Friday, June 22, 2012

Pixar's Greatest Female Characters

This weekend brings the latest film from Pixar-- Brave.  Set in the Scotland highlands, the film marks a landmark for the legendary animation studio-- it's the first film where the principle character is a female, as well as the first Pixar project co-directed by a woman (Brenda Chapman.)  While Pixar has had a mostly all boys club reputation, there have been a few great female characters in their legendary canon.  Here are my favorites.

6) Ellie in Up
While only in the unforgettable and tear jerking prologue of Pete Doctor's Up, Ellie makes quite the impression as a formidable character, notable because she doesn't have the benefit of any dialogue whatsoever.  In the novelistic, emotionally and beautifully textured first ten minutes, the wizards at Pixar demonstrated their art form with such a striking and bracing maturity and emotional gut punch, it's difficult not to be soaked in tears in sure remembrance.  Ellie, the explorer animates Carl Fredricksen's sense of adventure and stodgy demeanor.  The tenderly lived-in scenes from a marriage (including Disney's first every animated miscarriage) is the staggering and Ellie leaves with such an indelible impression that the film, even as it tracks unevenly, can't be seen as anything other than a triumph.

5) Violet Parr in The Incredibles
Brad Bird's first endeavor with Pixar was this joyous superhero lark, and the most equal opportunist film in the Pixar canon so for with compelling and wondrous characters of both sexes on display.  One such marvel was that of teenage wallflower Violet, sullen and invisible (both literally and figuratively), voiced with a pitch perfect sense of alienation by Sarah Vowell.  Unfunny and feeling marginalized, there's a joyous sense of abandon when Violet realizes her strength and it turns her natural teenage angst into superheroic power.

4) EVE in WALL-E
It's in the great power of Pixar as a brand and as masters of storytelling that the love story of two mute machines could become a grandly ambitious science fiction morality play and one of the best romantic stories of the past decade in filmmaking.  EVE is a machine, custom built with nothing but the objective on her mind.  There's a riveting poignancy to the softness that starts to develop after EVE meets WALL-E, the disheveled cleaner-upper of Earth that all forgotten who learns the wisdom of humanity.  EVE is icy, but breathtaking and Pixar's equivalent of a femme fatale.

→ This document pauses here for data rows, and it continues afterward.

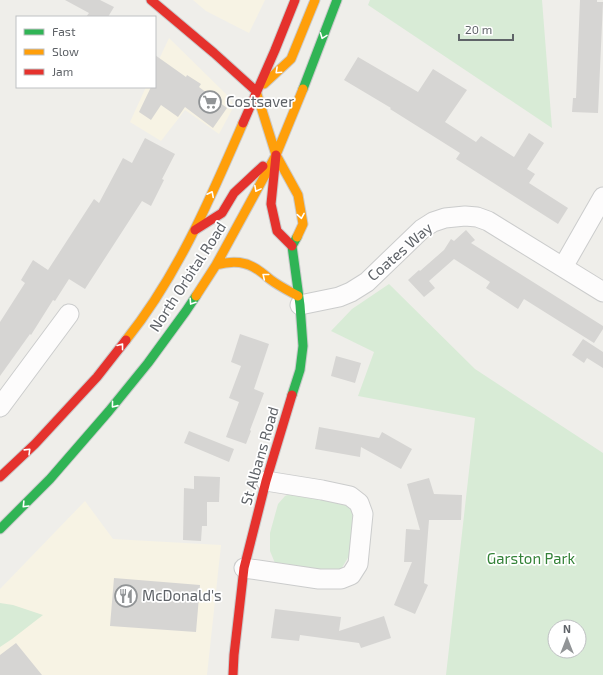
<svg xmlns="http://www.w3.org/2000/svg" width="603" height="675" viewBox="0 0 603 675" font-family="'Exo 2',sans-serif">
	<rect width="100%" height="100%" fill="#efeeea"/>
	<path fill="#f7f3e4" d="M193 0H265L249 33 206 11Z
		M169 38 228 96 234 106 219 134 185 110 161 141 130 122 146 87H155V68Z
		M85 501 113 539 221 545 207 675H0V589Z"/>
	<path fill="#d8ebd6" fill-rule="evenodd" d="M370 0H542L552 128 368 5Z
		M389 284 475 369 603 453V675H446L475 418 358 396 374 352 331 331 352 309ZM555 627H579V651H555Z
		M298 491 347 504 356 517 353 535 349 556 340 571 277 568 270 551V533L278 504 285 496Z
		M0 603 13 605 43 615 12 639 0 647Z"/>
	<path fill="#d6d5d3" d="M65 0H100L114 7 108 17H86L89 13Z
		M580 0H597V2H603L598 113 572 112 573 98H576Z
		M155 55 186 77 187 75 201 84 199 87 227 108 213 128 185 107 178 117 161 105 151 120 139 112 151 87H155Z
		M358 57 418 92 433 69 467 90 445 122 476 142 481 136 514 157 529 133 544 143 527 169 535 174 529 183 568 208 558 224 456 159 460 153 390 109 391 108 344 80Z
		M145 138 175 154 162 179 164 180 151 206 142 201 85 289 69 279 55 301 53 300 31 335 30 334 0 376V322L25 283 21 280 33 260 48 270 94 199 99 203 123 158 132 163Z
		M466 230 475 240 471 243 603 326V329L594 343 524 299 518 309 486 288 490 282 454 259 429 281 435 288 424 297 408 280 419 270 420 271 444 250 451 239 454 241Z
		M240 334 269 344 254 389 264 393 250 430 251 431 246 444 226 437 239 402 229 398 241 366 231 362Z
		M583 339 603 352V368L587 358 584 363 572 355Z
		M336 356 361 363 355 383 331 376Z
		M319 427 379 438 382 432 412 449 401 469 361 447 360 457 315 449Z
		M189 431 234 449 229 462 184 443Z
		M194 476 220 477 219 502H207V526H202L201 541 183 540 184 488 194 489Z
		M429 478 434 494 462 495 461 520H429L424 583 428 585 415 614 394 605 412 562H404L406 529 420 530 407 484Z
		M114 578 200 585 196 632 110 626Z
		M275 609 341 617 339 631 384 616 391 638 361 648 359 643 300 635 299 641 271 638Z
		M16 643 42 675H0V655Z"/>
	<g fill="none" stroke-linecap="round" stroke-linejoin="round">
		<g stroke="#cbcccc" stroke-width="21">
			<path id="street" d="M563 267 603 197
				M300 305 339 297 351 292 367 282 422 229 433 222 445 218 465 216 477 217 488 221 603 292
				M0 407 69 314
				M244 568 319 579H341L351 575 358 564 363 514 359 503 350 496 322 490 266 481"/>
		</g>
		<g stroke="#cacacb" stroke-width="11">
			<path id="fast" d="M303 89 337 0
				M292 395 300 370 303 346 300 305 292 246 297 237
				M0 529 50 479 109 411 148 363 186 311 196 296"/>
		</g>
		<g stroke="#cacacb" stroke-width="11">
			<path id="slow" d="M264 84 291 59 315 0
				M256 91 276 155 298 195 303 224 297 237
				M216 265C233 260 247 261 261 272 264 274 267 277 271 280 279 286 289 291 298 296
				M196 296 216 265 276 155 303 89
				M126 340C178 275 210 199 243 123"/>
		</g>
		<g stroke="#cacacb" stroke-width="11">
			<path id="jam" d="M151 0 214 53 256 91
				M243 123 275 50 295 0
				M276 155 271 204 277 231 292 246
				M195 230 222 213 234 193 263 166
				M0 477 35 444 97 377 126 340
				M233 675 234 655 244 568 266 481 292 395"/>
		</g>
		<use href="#street" stroke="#fdfcfc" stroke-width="19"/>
		<use href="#fast" stroke="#30b455" stroke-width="9"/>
		<use href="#slow" stroke="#ff9f0a" stroke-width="9"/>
		<use href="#jam" stroke="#e5322d" stroke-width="9"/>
	</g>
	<defs><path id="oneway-chevron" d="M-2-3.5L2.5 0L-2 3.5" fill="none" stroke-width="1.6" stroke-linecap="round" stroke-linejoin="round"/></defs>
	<g stroke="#fff">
		<use href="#oneway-chevron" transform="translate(323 36) rotate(111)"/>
		<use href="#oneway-chevron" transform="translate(278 71) rotate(137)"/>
		<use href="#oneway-chevron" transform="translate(257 189) rotate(118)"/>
		<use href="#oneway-chevron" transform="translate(211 194) rotate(-63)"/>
		<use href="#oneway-chevron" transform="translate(301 216) rotate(80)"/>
		<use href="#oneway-chevron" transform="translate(265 276) rotate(-141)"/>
		<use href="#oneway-chevron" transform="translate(192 302) rotate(123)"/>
		<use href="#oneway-chevron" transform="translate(121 346) rotate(-52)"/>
		<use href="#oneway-chevron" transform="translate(114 405) rotate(129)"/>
		<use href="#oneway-chevron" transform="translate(28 451) rotate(-44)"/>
		<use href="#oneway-chevron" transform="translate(25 505) rotate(134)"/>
	</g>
	<defs>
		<g id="supermarket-ring" transform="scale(1.15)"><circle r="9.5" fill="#fff" stroke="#919496" stroke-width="1.5"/><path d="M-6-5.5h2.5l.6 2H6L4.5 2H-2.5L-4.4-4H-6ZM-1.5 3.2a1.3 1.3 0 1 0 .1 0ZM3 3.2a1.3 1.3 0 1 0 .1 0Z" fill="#919496"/></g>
		<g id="restaurant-ring" transform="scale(1.15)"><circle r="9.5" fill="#fff" stroke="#919496" stroke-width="1.5"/><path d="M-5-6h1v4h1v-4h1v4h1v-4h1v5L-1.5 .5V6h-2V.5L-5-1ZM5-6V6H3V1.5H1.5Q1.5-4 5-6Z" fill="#919496"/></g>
	</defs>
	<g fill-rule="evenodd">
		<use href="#supermarket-ring" x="210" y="102"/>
		<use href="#restaurant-ring" x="126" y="596"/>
	</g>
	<g text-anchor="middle" stroke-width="3.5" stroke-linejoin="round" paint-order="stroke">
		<g font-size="15" fill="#5f6368" stroke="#fff" text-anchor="start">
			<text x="226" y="107">Costsaver</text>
			<text x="142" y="601">McDonald's</text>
		</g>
		<g font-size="15" fill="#5f6368" stroke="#fff">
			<text transform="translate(400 252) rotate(-41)" y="5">Coates Way</text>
			<text transform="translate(188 277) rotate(-57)" y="5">North Orbital Road</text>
			<text transform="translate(260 456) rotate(-74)" y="5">St Albans Road</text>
		</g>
		<g font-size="15" fill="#348238" stroke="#fff">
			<text x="531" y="564">Garston Park</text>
		</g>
	</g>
	<rect x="16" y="16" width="140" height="72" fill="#ffffff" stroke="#bfc1c3"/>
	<rect x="24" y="29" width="20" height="6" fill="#30b455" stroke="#bfc1c3"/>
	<text x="52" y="36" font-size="12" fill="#5f6368">Fast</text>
	<rect x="24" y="49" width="20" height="6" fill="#ff9f0a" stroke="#bfc1c3"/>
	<text x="52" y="56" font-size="12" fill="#5f6368">Slow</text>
	<rect x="24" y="69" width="20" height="6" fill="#e5322d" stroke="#bfc1c3"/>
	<text x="52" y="76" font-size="12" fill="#5f6368">Jam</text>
	<g transform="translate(567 639)"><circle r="19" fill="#ffffff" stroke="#bfc1c3"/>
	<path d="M0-3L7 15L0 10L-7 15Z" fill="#919496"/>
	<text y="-6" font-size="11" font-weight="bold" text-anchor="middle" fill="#5f6368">N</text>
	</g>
	<path d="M459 34v6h54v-6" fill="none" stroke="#5f6368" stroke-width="2"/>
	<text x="465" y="34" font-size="12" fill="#5f6368" stroke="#ffffff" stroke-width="3" paint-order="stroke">20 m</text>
</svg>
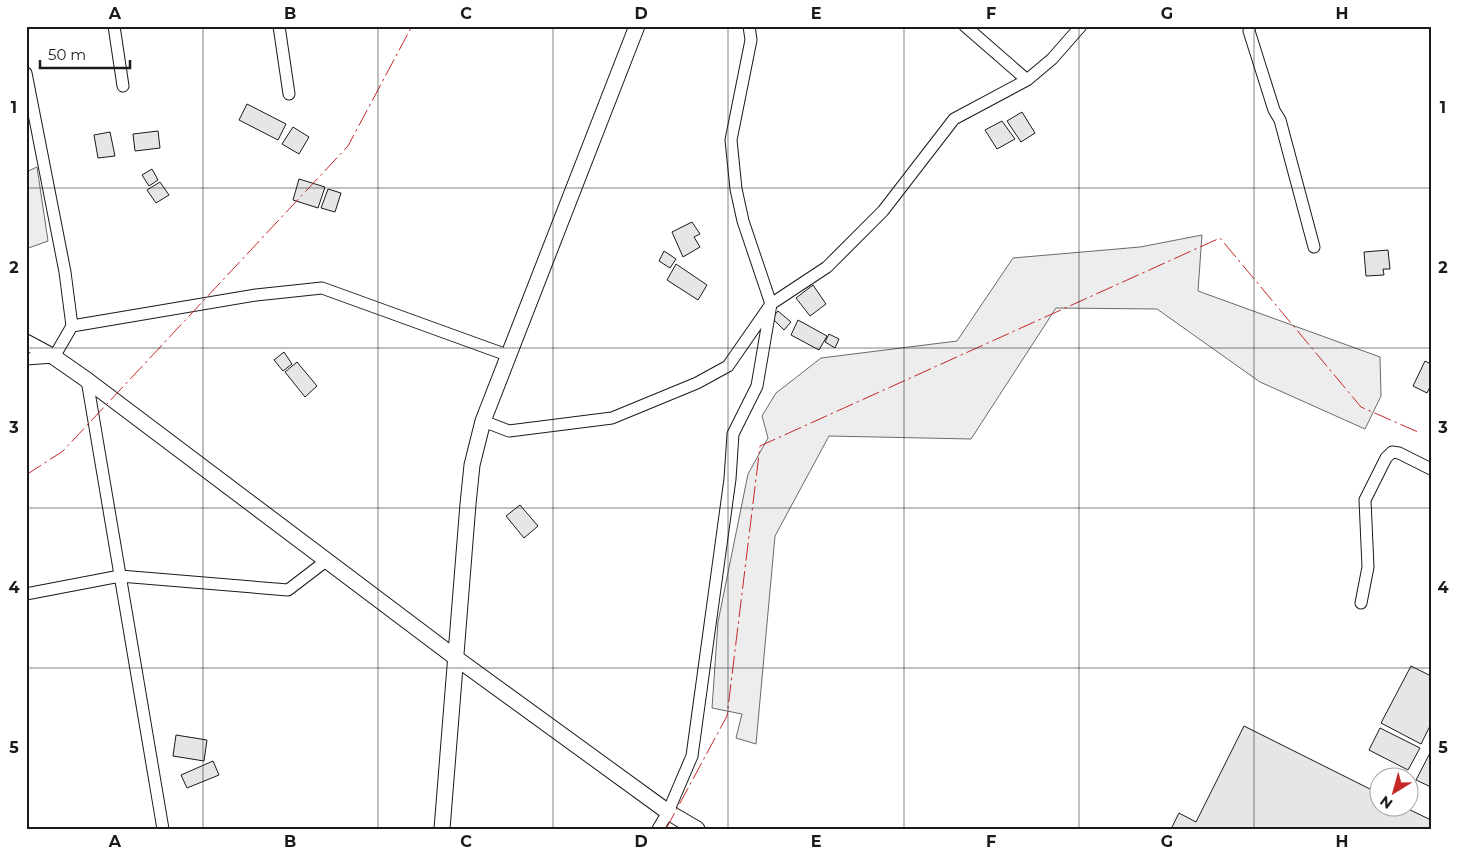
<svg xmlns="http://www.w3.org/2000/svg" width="1457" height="855" viewBox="0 0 1457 855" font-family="Montserrat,sans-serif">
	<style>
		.green { fill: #ededed; stroke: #6a6a6a }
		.building { fill: #e6e6e6; stroke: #1a1a1a }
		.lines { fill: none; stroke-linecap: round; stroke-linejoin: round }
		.street-casing { stroke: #1a1a1a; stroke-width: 13 }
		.secondary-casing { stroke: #1a1a1a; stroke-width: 17 }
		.street { stroke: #fff; stroke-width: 11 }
		.secondary { stroke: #fff; stroke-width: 15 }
		.power { stroke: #c62828; stroke-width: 1; stroke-dasharray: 18 4 2.5 4; stroke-linecap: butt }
		.grid { fill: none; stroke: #1a1a1a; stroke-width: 1; stroke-opacity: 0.55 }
		.neatline { fill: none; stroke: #1a1a1a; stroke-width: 2 }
		.grid-label { font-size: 16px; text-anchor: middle; font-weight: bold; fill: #1a1a1a }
	</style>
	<rect width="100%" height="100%" fill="#fff"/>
	<path class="green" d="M 37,167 L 48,241 L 26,249 L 26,172 Z
		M 1202,235 L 1198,291 L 1380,357 L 1381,396 L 1365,429 L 1260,382 L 1157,309 L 1056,308 L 971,439 L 829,436 L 775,536 L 756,744 L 736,738 L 742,714 L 712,708 L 718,622 L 748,474 L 768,438 L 762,416 L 776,393 L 821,358 L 957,341 L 1013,258 L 1140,247 Z"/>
	<path class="building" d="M 247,104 L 286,124 L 278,140 L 239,120 Z
		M 1022,112 L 1035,133 L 1021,142 L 1007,121 Z
		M 1002,121 L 1015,139 L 997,149 L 985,130 Z
		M 293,127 L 309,137 L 299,154 L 282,144 Z
		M 158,131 L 160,148 L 135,151 L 133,134 Z
		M 110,132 L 115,156 L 98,158 L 94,135 Z
		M 152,169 L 158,180 L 149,186 L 142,175 Z
		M 299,179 L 325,187 L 318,208 L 293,200 Z
		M 160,182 L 169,195 L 156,203 L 147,190 Z
		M 328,189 L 341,193 L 335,212 L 321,208 Z
		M 692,222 L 700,234 L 694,237 L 700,247 L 683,257 L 672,232 Z
		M 1388,250 L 1390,269 L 1383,269 L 1384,275 L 1366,276 L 1364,252 Z
		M 664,251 L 676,259 L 670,268 L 659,261 Z
		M 676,264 L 707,285 L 698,300 L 667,280 Z
		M 813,285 L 826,304 L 810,316 L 796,298 Z
		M 778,311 L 791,322 L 784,330 L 772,318 Z
		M 798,320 L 827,336 L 819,350 L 791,335 Z
		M 829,334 L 839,339 L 835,348 L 825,342 Z
		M 284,352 L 292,364 L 283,371 L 274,360 Z
		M 1425,361 L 1431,364 L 1431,385 L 1427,393 L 1413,386 Z
		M 297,362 L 317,386 L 305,397 L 285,372 Z
		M 520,505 L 538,526 L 524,538 L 506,516 Z
		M 1411,666 L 1431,676 L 1431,724 L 1421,744 L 1381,723 Z
		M 1244,726 L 1380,794 L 1380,808 L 1406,808 L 1431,820 L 1431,829 L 1171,829 L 1179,813 L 1196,822 Z
		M 1380,728 L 1420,748 L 1408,770 L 1369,750 Z
		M 176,735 L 207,740 L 204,761 L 173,756 Z
		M 1431,751 L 1431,787 L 1416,780 Z
		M 213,761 L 219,775 L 187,788 L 181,775 Z"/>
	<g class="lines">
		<defs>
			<path id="street" d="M 114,26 L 123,86
				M 279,26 L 289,94
				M 965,26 L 1027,80
				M 1250,26 L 1249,31 L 1274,110 L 1280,120 L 1314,247
				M 26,73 L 65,272 L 72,326
				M 26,359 L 54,357 L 72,326 L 256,295 L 322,288 L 507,355
				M 87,380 L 163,829
				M 483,421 L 509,431 L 612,418 L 697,383 L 728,366 L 771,304 L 827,267 L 883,211 L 954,119 L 1027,80 L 1052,59 L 1081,26
				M 26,594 L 120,576 L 288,590 L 326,561
				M 1361,603 L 1368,567 L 1365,500 L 1386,458 L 1392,452 L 1399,453 L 1431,469
				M 658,829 L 668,812 L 692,756 L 730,479 L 733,434 L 757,386 L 771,304 L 743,221 L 736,189 L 731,140 L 751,40 L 749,26"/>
			<path id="secondary" d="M 26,342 L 54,357 L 87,380 L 456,658 L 668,812 L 697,829
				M 442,829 L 468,504 L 472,465 L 483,421 L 637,26"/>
		</defs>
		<use href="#street" class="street-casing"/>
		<use href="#secondary" class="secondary-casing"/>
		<use href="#street" class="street"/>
		<use href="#secondary" class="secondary"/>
		<path class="power" d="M 26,475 L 63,451 L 348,146 L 412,26
			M 666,829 L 727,716 L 760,446 L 1220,238 L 1361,407 L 1418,432"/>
	</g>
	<path class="grid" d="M 203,26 L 203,829M 378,26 L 378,829M 553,26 L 553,829M 728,26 L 728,829M 904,26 L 904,829M 1079,26 L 1079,829M 1254,26 L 1254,829M 26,188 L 1431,188M 26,348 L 1431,348M 26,508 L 1431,508M 26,668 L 1431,668"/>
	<rect width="1457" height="855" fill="none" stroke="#ffffff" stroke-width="55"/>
	<g transform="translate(1394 792) rotate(217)"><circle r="24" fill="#ffffff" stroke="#a3a3a3"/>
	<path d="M0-4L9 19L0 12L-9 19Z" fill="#c62828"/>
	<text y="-8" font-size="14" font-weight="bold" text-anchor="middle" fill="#1a1a1a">N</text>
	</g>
	<path d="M40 60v8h90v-8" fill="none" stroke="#1a1a1a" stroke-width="2.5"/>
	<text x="48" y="60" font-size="15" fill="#1a1a1a" stroke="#ffffff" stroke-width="4" paint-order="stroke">50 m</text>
	<rect x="28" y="28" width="1402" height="800" class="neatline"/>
	<g class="grid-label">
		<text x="115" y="19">A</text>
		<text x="290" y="19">B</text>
		<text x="466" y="19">C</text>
		<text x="641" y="19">D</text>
		<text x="816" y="19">E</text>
		<text x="991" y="19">F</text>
		<text x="1167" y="19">G</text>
		<text x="1342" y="19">H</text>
		<text x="14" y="113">1</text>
		<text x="1443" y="113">1</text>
		<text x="14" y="273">2</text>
		<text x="1443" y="273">2</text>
		<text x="14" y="433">3</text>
		<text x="1443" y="433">3</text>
		<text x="14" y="593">4</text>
		<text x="1443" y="593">4</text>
		<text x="14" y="753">5</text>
		<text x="1443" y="753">5</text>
		<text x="115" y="847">A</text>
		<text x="290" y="847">B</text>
		<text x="466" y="847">C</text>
		<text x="641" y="847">D</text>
		<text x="816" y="847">E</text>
		<text x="991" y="847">F</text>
		<text x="1167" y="847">G</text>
		<text x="1342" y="847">H</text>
	</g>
</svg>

3) Edna Mode in The Incredibles
Voiced by director Brad Bird and modeled after the famous and plentifully Oscared costume designer Edith Head, Edna Mode is the spitfire costumer of the superheros that injects The Incredibles with much of it's wit and comic relief.  No-nonsense, strong and independent, Edna resonates because of her humor and novelty, but also because of her quick-witted intelligence.  In a glorious film with many great female characters, she's a wonderful accessory and a sly throwback to the screwball comedies of 1940s.

2) Dory in Finding Nemo
There's so few times where there feels an incandescent melding of performer and character, but one such prominent plea must be made that the best performance and the most uniformly brilliant casting decision was made when Ellen DeGeneres agreed to play the forgetful Dory in Finding Nemo.  Dory is a natural fit to DeGeneres' warm, flaky, smart-alecky styling.  Her comedy comes from a tenderness and a longing for compassion, but also from a sly and sneakily poignant search for connection.  It's easy to fall for Dory with her effervescent charm, just as it's confounding to keep her from bewildering irritation.  That's true of most best friends.

1) Helen Parr \ Elastigirl in The Incredibles
The best female representation in a Pixar film to date, from my perspective, comes from the lovely, strong and complicated character, voiced to perfection by Holly Hunter.  Presenting mother as superhero and superhero as mother, Brad Bird wrote and developed one of the one interesting and mesmerizing characters for women in many a moon.  Dealing with an out-of-sync husband, out-of-control children, evils that stretch far outside the norms of imagination, as well and the boredom of forgoing suburban ennui, Helen Parr is a fascinating character study...Elastigirl is just incredible.